Three of the ads—shared with The New York Times before their release—frame President Joe Biden’s climate policies and Harris’s prospective policies in terms of economic benefits rather than environmental ones, and also touch on economic issues not directly related to the climate.
“The goal of her presidency: strengthen America’s middle class,” the first ad says. “We get there by investing in growing fields like advanced manufacturing and clean energy—good-paying jobs that don’t need a four-year degree. Cap the price of drugs and strengthen Social Security.”
Th second ad focuses on Harris’s time as San Francisco district attorney and California attorney general—noting that she led cases against oil companies whose operations polluted communities and against banks that foreclosed on homeowners. “Harris took on the most powerful interests, while Donald Trump has always stood with corporations that rip us off, and he always will,” it says.
The third says Harris knows prices are too high, so she will “triple America’s clean energy production”—saving families money, it says—and “take on big oil companies’ price gouging.”
The messaging is in line with that of the Biden-Harris Administration. Biden enacted the country’s largest investment in climate-change mitigation by signing the Inflation Reduction Act, but he and Harris have often promoted it primarily as a force that is benefiting working-class Americans by pushing companies to create manufacturing and construction jobs for green-energy projects.

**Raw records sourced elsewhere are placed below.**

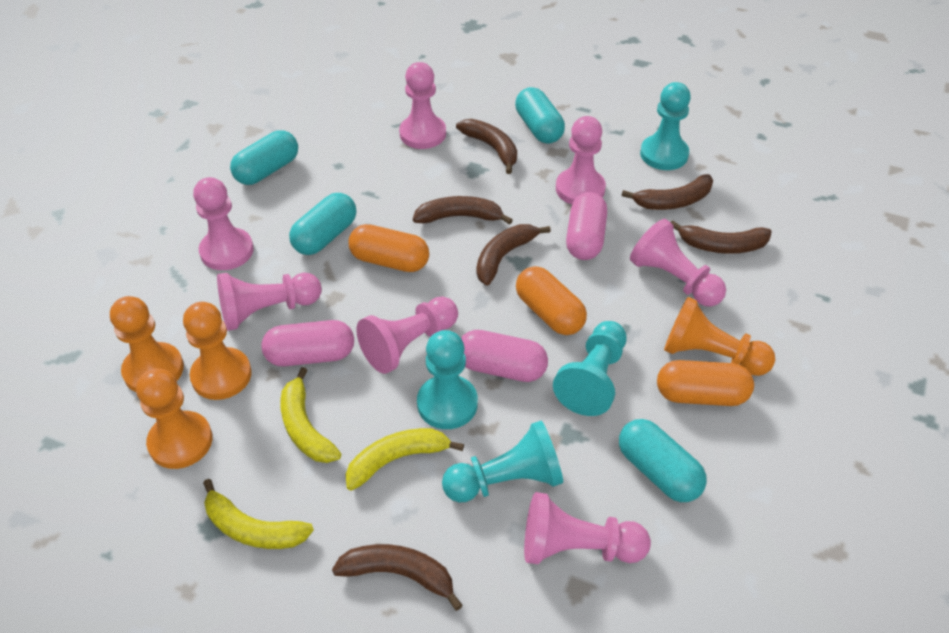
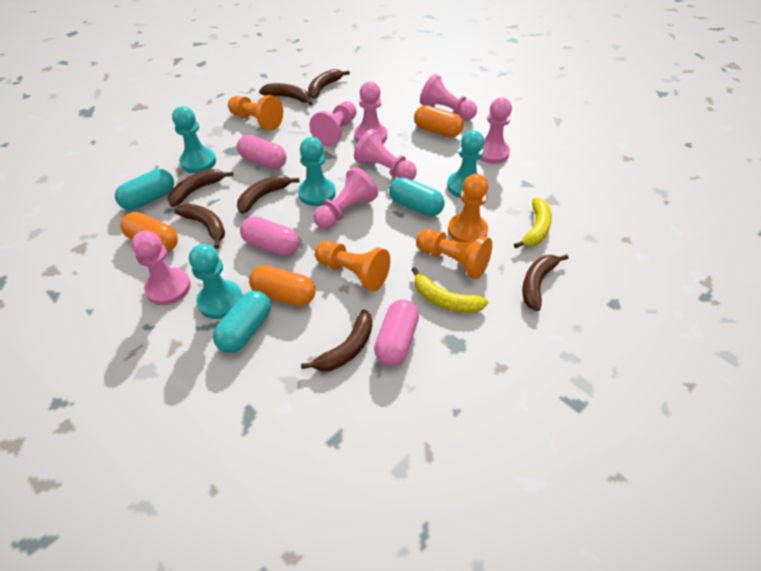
brown banana: 6 -> 7
turquoise capsule: 4 -> 3
yellow banana: 3 -> 2

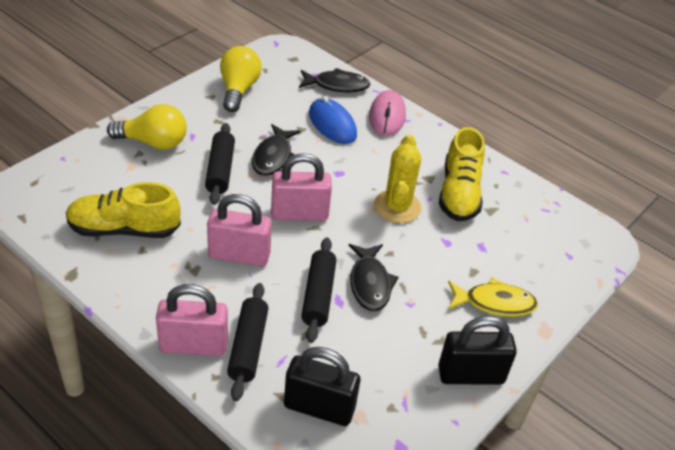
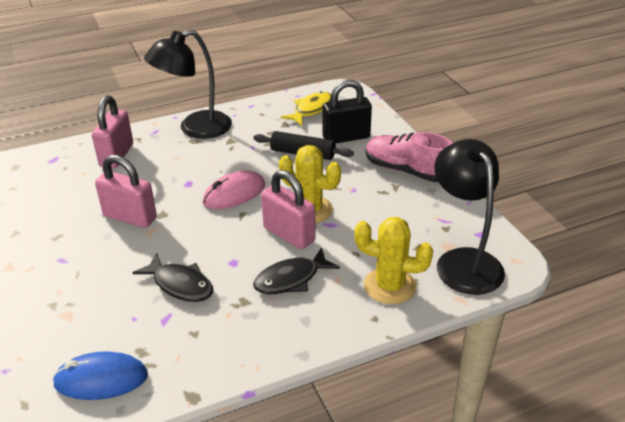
black fish: 3 -> 2
black lamp: 0 -> 2
black padlock: 2 -> 1
black rolling pin: 3 -> 1
pink shoe: 0 -> 1
yellow cactus: 1 -> 2
yellow light bulb: 2 -> 0
yellow shoe: 2 -> 0

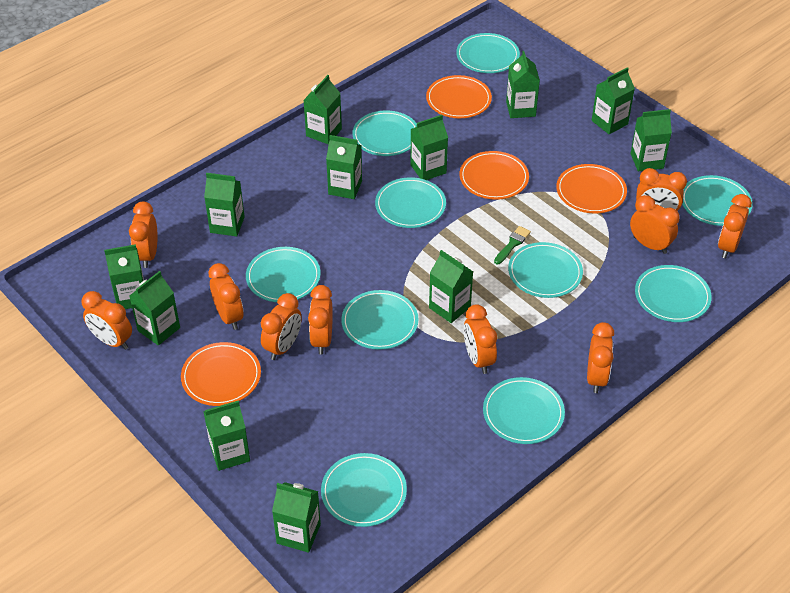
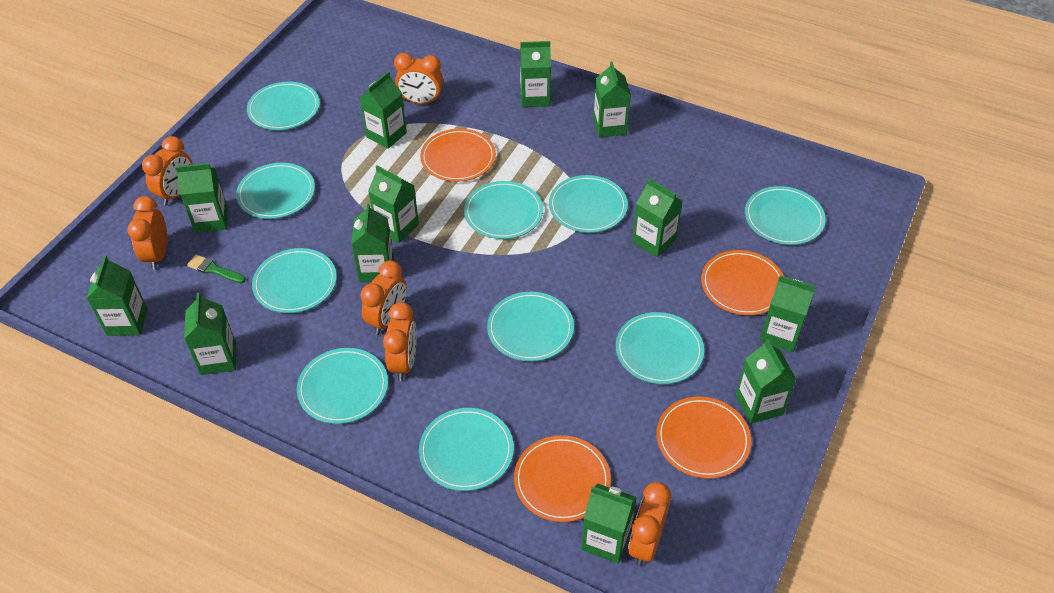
orange clock: 10 -> 6

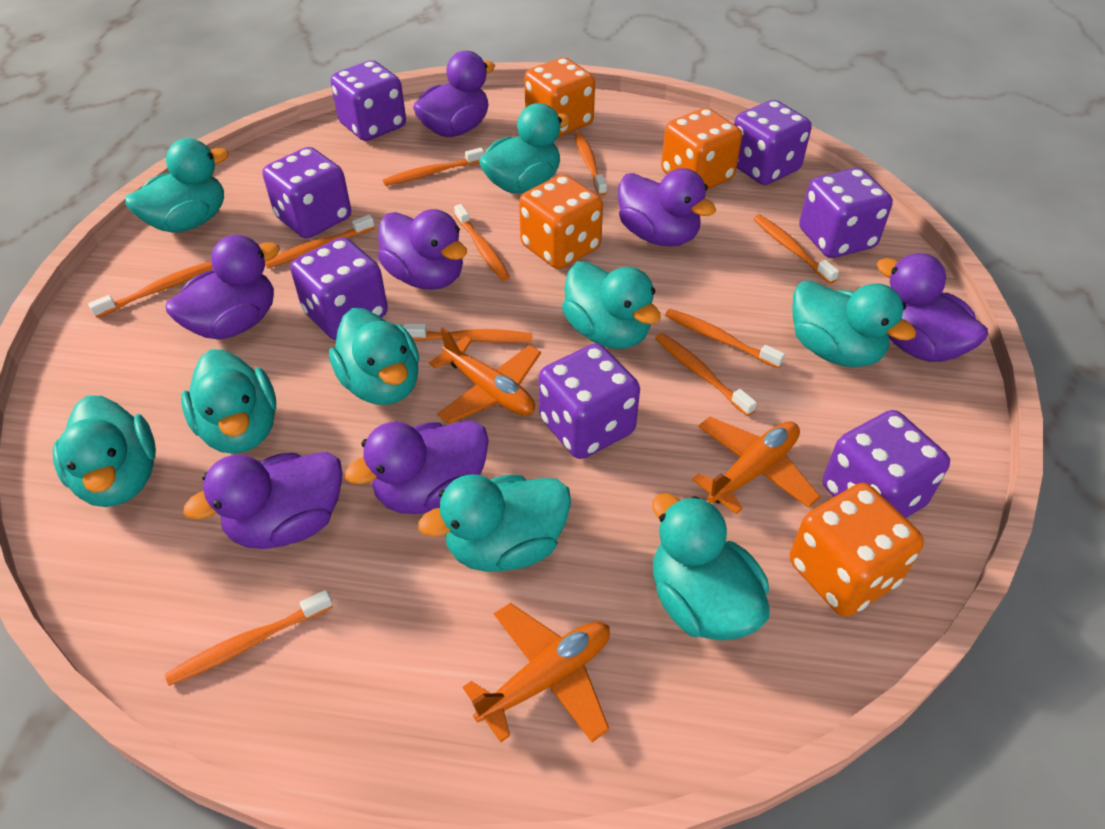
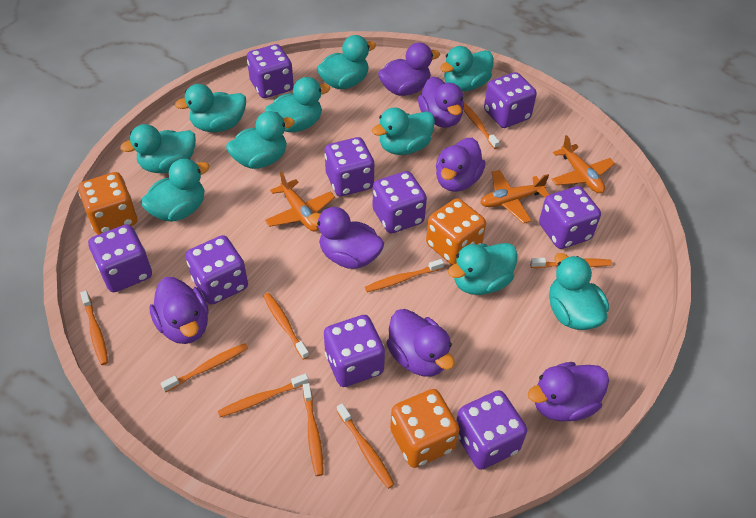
orange dice: 4 -> 3
orange toothbrush: 10 -> 9
purple dice: 7 -> 9
turquoise duck: 9 -> 10

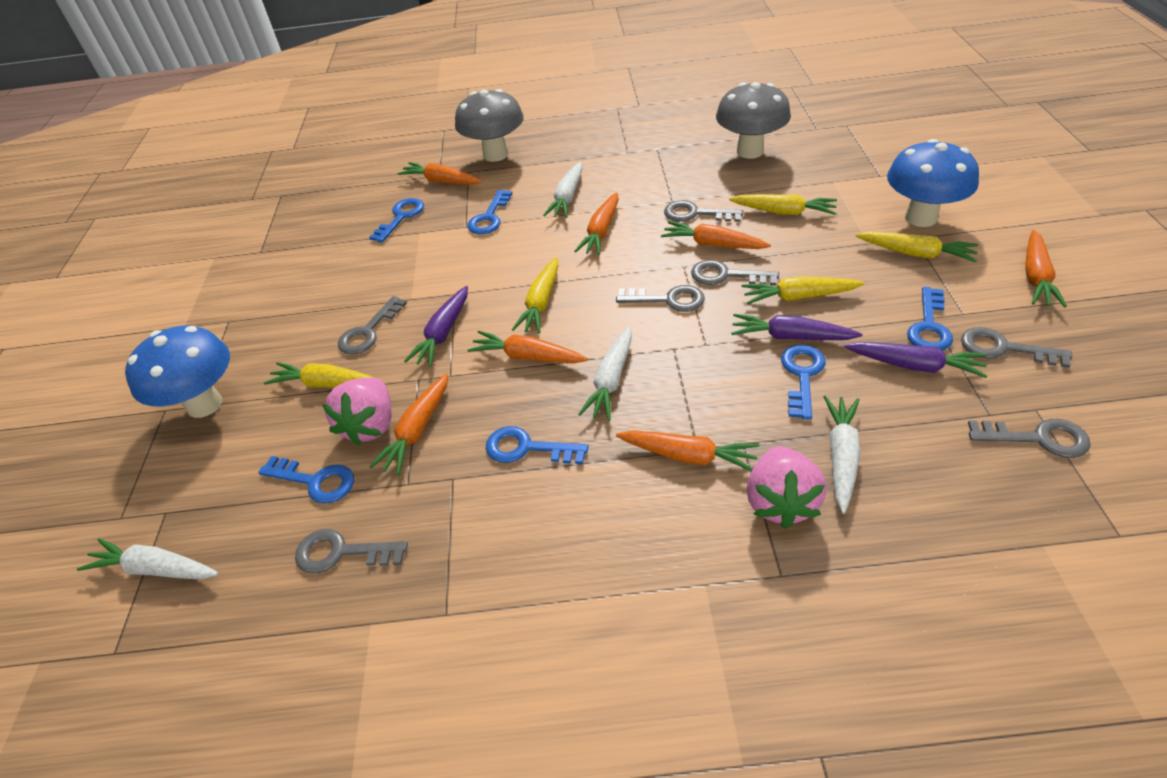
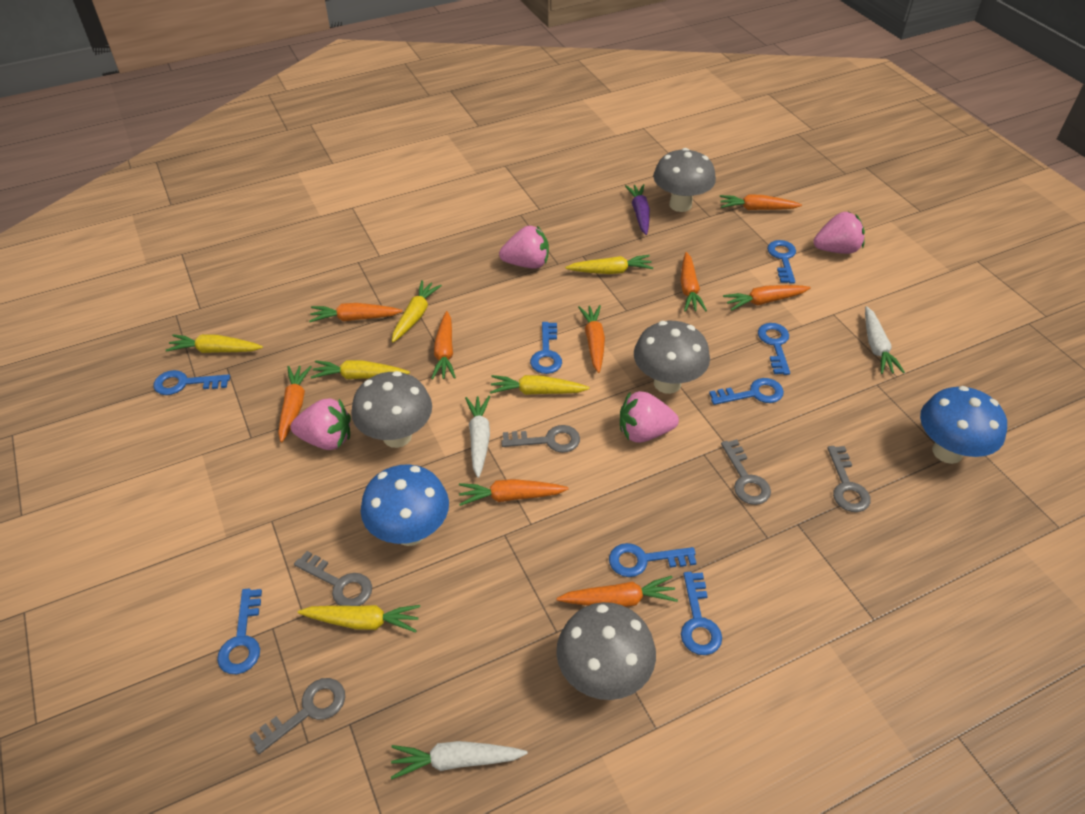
blue key: 6 -> 8
grey key: 7 -> 5
grey mushroom: 2 -> 4
orange carrot: 7 -> 9
pink strawberry: 2 -> 4
purple carrot: 3 -> 1
white carrot: 4 -> 3
yellow carrot: 5 -> 6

“Kamala Harris’s vision is focused on helping working families, from lowering energy bills to creating new jobs in growing industries like clean energy,” Chauncey McLean, the president of the Future Forward PAC, said in a statement. “Donald Trump is focused on helping wealthy corporations like big oil companies make more money.”
Harris’s and Trump’s platforms on climate and environmental issues are starkly different. Ms. Harris supports efforts to increase renewable energy use and lower carbon emissions through tax incentives and federal regulations, while Mr. Trump wants to undo many regulations and has mocked both renewable energy and the facts of climate change.
While polls show that many voters are worried about climate change, they generally rank the economy higher on their list of concerns. Maysmith said he believed a message connecting the two would resonate.
“Clean energy is cheaper energy,” he said. “If she’s looking at how can things be more affordable for voters, this is one way to do that.”